Since I've only two more weeks to "do that ranger thang," I feel I am in a good position to reflect over how this summer has impacted me. First, some pictures:

Three cave pictures. Some popcorn, frostwork, and some flowstone in the third picture.

The magical elevator building, built by the CCC in the 1930's, along with the shaft.

Readouts from the anemometer stationed inside the Natural Entrance.

In the ready room, we have everything we need to do the tours, including the iconic ranger uniforms...

...and an army of flashlights. These are the stingers, the brightest of the three we carry.

Next to the only natural entrance into Wind Cave, one of the longest, oldest, and most complex caves in the world.

I'll begin my reflection with some frankness - I don't want to be a ranger "when I grow up." It has been fun for a summer gig. I've got to see parts of the cave that few people ever get to see. I've learned how to explore the backcountry of the cave. I've interacted with visitors cut from all sorts of cloth. And my public speaking skills have no doubt grown tremendously (on some days, I can take 120 visitors through the cave).

But -

I say more or less the same things every day. And what I'm allowed to say is determined by the national park service, and more directly, by the head of interpretation here at WICA (Wind Cave). I want to speak freely. Why should it be such a big deal on cave tours?
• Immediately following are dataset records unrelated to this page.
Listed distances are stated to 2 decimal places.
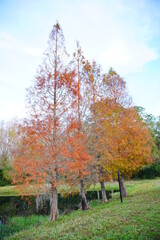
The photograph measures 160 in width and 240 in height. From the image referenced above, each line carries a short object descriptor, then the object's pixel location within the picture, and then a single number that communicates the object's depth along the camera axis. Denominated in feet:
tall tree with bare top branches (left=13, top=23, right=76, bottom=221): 26.66
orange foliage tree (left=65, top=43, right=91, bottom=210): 28.19
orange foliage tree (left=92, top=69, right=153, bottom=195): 35.99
Because cave tours inevitably involve geology. There are fossils of ancient brachiopods down in the cave. And I'm living in a country where 39% of the population believes in evolution.* Many of the people that do not believe in evolution also scoff when confronted with the age of the earth. Many of them come to the cave to challenge the ranger.

In training I was upset to learn that we are not allowed to engage in such "controversial conversations." In other words, this is what is expected of me:

Visitor: How old is the cave?

Me: The limestone was formed 250 million years ago. The cave largely began to form 65 million years ago, when the Rockies were uplifted.
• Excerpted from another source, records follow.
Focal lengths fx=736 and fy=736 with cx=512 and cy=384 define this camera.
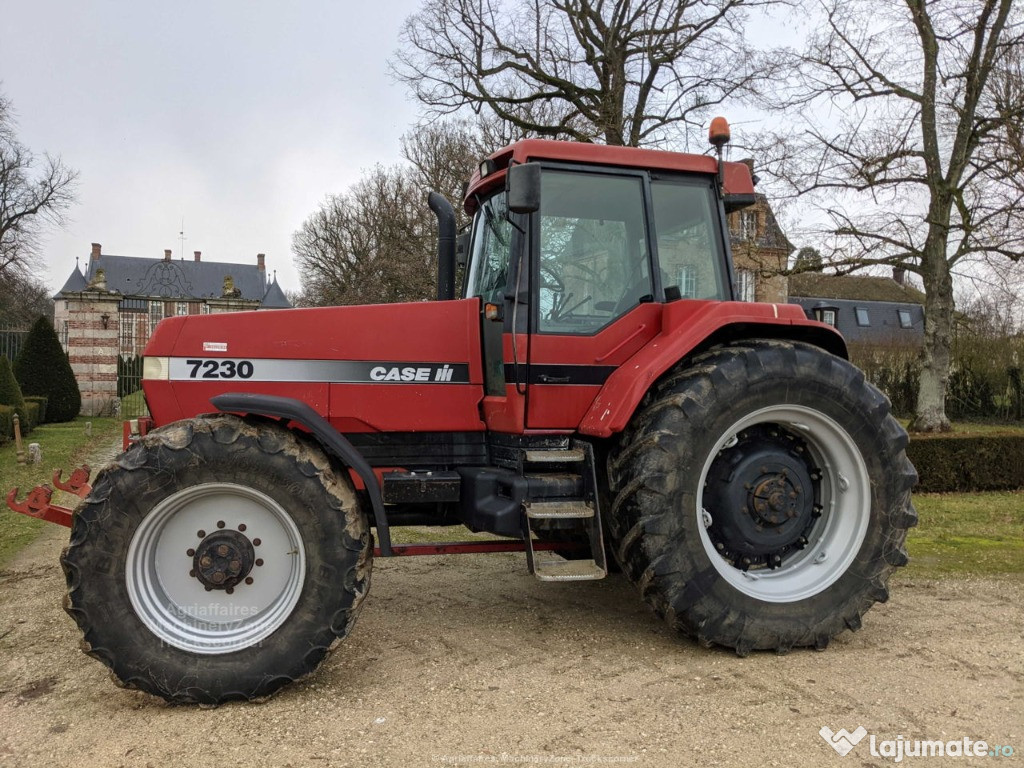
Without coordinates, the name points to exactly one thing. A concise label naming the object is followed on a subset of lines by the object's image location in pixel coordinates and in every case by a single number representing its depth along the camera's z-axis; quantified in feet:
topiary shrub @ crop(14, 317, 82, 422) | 60.59
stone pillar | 63.46
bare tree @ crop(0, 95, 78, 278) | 90.12
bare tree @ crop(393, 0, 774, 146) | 50.34
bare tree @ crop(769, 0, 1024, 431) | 41.14
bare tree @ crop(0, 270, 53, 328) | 87.66
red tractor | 10.64
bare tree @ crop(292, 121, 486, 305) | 69.26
Visitor: That can't be true! God made the world 6,000 years ago!

Me: Well, we all have our own beliefs on the matter. In any case, know that the cave is really old.

I'm not allowed to challenge anybody's beliefs, even with scientific evidence. That's "disrespectful" of the visitors' "divergent backgrounds."

Sure, whatever.

In any case, I've been very pleased to spend the summer out here in the Black Hills, among the pronghorn, bison, prairie dogs, and yellow warblers.
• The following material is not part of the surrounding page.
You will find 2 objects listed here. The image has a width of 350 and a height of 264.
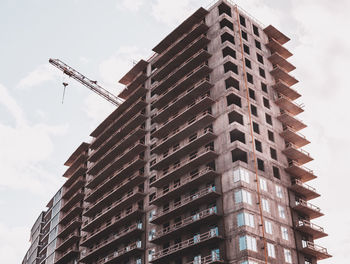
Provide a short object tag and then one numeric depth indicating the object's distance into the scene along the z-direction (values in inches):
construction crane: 4522.6
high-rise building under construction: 2076.8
I've had a chance to finish The Kite Runner, which immediately became a favorite. We wish to inform you that tomorrow we will be killed with our families was excellent journalism, but required a lot of commitment to get through it. John Krakauer fascinated me again with Under the Banner of Heaven. It has solidified my contempt for religious thinking: belief in an afterlife, so-called divine utterances (whether in the form of books like the Christian Bible or "oral revelations"), devotion towards religious leaders or prophets, etc.

I'm ready to come home. Two more weeks.

* According to a Gallup Poll taken in February 2009.